▶ Given task 1
In the text excerpt about Jenin, what did the writer realize they needed to learn the Arabic for?
▶ Given task 2
Edit the records from their start down to the line containing "കൊച്ചുകുഞ്ഞുങ്ങളെ", changing "Transcribe" to "Write out" and leaving everything else as it is.

Friday 29 May 2009

Days 8 & 9 - Jenin & Qalqilya


The group flew back to London on the Sunday and I took a bus up to Jenin in the north of Palestine with a friend. After the busy itinerary of the first week, it was great to wander around aimlessly for a while. It might have been because we were no longer in a large group but the people in Jenin seemed even more friendly and welcoming than in other towns we had been.

When we got out of the bus we were greeted by the sound of gunshots. A train of cars sped up the road with men leaning out the windows firing guns. It was evident from the flags they were waiving that this was just a Fatah demo. Great fun all the same!

I tried out my basic Egyptian arabic on the first policeman we came across and asked if he could direct us to the nearest hotel. He asked me something in Arabic and I nodded without understanding and before we knew it we were getting in a taxi and heading out of town into the surrounding mountains. Me and my friend exchanged glances but said nothing (on the basis we wouldn't have been understood anyway).

Things then took a bizarre turn (as they often do when travelling) as we turned into the entrance of a huge estate. It transpired that I needed to learn the Arabic for 'youth hostel' as we realised this was probably the most expensive hotel in the whole of Palestine. Ironically, when we thought we were getting in amongst the 'real' Palestine, we were going to be sleeping in a 5 star hotel complete with Greco-Roman facades, topiary and room service. Luckily it wasn't too expensive by European standards and we agreed with the manager we would stay for one night before venturing back into the town centre in the morning for somewhere more appropriate to stay. 'The hostel in town is very dirty' he warned us.

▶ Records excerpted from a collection
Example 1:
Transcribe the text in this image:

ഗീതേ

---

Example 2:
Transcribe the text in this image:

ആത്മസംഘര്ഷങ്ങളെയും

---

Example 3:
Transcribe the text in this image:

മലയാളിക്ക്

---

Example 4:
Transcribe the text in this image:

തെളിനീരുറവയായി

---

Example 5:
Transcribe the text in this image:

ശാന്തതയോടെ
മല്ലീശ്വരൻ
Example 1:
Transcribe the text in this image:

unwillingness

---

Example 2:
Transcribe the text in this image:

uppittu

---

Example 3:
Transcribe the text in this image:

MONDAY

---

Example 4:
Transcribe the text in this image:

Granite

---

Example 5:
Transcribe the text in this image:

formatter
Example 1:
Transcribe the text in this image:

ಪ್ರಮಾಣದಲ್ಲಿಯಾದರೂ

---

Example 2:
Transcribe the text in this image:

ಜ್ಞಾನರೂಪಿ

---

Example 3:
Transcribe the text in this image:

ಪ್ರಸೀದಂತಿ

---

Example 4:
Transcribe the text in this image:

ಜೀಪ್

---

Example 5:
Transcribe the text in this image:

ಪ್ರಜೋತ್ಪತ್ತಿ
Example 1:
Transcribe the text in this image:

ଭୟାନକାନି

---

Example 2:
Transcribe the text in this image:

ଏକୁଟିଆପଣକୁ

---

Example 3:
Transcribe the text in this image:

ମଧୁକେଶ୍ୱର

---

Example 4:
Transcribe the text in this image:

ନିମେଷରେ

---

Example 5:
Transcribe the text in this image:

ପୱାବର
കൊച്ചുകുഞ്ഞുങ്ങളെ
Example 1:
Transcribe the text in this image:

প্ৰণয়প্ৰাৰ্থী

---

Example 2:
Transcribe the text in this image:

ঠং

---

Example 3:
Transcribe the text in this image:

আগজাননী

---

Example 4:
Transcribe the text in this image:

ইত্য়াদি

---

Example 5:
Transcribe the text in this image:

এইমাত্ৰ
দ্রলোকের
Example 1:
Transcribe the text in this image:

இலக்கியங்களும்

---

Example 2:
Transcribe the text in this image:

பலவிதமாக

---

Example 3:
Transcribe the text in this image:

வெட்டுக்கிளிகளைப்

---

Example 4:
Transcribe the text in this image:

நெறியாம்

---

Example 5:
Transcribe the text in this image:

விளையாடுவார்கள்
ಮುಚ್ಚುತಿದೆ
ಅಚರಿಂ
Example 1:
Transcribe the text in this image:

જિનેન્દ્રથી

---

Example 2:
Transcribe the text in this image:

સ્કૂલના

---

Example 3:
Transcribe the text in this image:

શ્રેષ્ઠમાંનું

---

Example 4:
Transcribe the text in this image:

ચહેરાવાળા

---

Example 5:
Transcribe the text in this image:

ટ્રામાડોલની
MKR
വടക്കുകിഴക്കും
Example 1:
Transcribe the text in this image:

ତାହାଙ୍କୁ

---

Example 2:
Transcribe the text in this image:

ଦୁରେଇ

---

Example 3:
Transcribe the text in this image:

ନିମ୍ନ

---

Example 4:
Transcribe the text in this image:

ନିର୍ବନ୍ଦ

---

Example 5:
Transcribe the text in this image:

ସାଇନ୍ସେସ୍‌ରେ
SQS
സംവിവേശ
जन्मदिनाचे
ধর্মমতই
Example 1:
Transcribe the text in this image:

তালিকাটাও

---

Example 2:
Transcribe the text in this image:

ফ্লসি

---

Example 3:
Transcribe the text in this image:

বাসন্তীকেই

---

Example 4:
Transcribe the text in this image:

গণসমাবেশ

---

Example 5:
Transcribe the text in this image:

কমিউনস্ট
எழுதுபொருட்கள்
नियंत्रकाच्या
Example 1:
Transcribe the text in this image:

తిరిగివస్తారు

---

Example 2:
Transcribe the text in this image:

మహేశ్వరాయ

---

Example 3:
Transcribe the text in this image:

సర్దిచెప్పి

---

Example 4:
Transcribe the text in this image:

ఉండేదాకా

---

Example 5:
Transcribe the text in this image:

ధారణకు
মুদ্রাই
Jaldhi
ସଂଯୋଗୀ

▶ Output 1
'Youth hostel'

▶ Output 2
Example 1:
Write out the text in this image:

ഗീതേ

---

Example 2:
Write out the text in this image:

ആത്മസംഘര്ഷങ്ങളെയും

---

Example 3:
Write out the text in this image:

മലയാളിക്ക്

---

Example 4:
Write out the text in this image:

തെളിനീരുറവയായി

---

Example 5:
Write out the text in this image:

ശാന്തതയോടെ
മല്ലീശ്വരൻ
Example 1:
Write out the text in this image:

unwillingness

---

Example 2:
Write out the text in this image:

uppittu

---

Example 3:
Write out the text in this image:

MONDAY

---

Example 4:
Write out the text in this image:

Granite

---

Example 5:
Write out the text in this image:

formatter
Example 1:
Write out the text in this image:

ಪ್ರಮಾಣದಲ್ಲಿಯಾದರೂ

---

Example 2:
Write out the text in this image:

ಜ್ಞಾನರೂಪಿ

---

Example 3:
Write out the text in this image:

ಪ್ರಸೀದಂತಿ

---

Example 4:
Write out the text in this image:

ಜೀಪ್

---

Example 5:
Write out the text in this image:

ಪ್ರಜೋತ್ಪತ್ತಿ
Example 1:
Write out the text in this image:

ଭୟାନକାନି

---

Example 2:
Write out the text in this image:

ଏକୁଟିଆପଣକୁ

---

Example 3:
Write out the text in this image:

ମଧୁକେଶ୍ୱର

---

Example 4:
Write out the text in this image:

ନିମେଷରେ

---

Example 5:
Write out the text in this image:

ପୱାବର
കൊച്ചുകുഞ്ഞുങ്ങളെ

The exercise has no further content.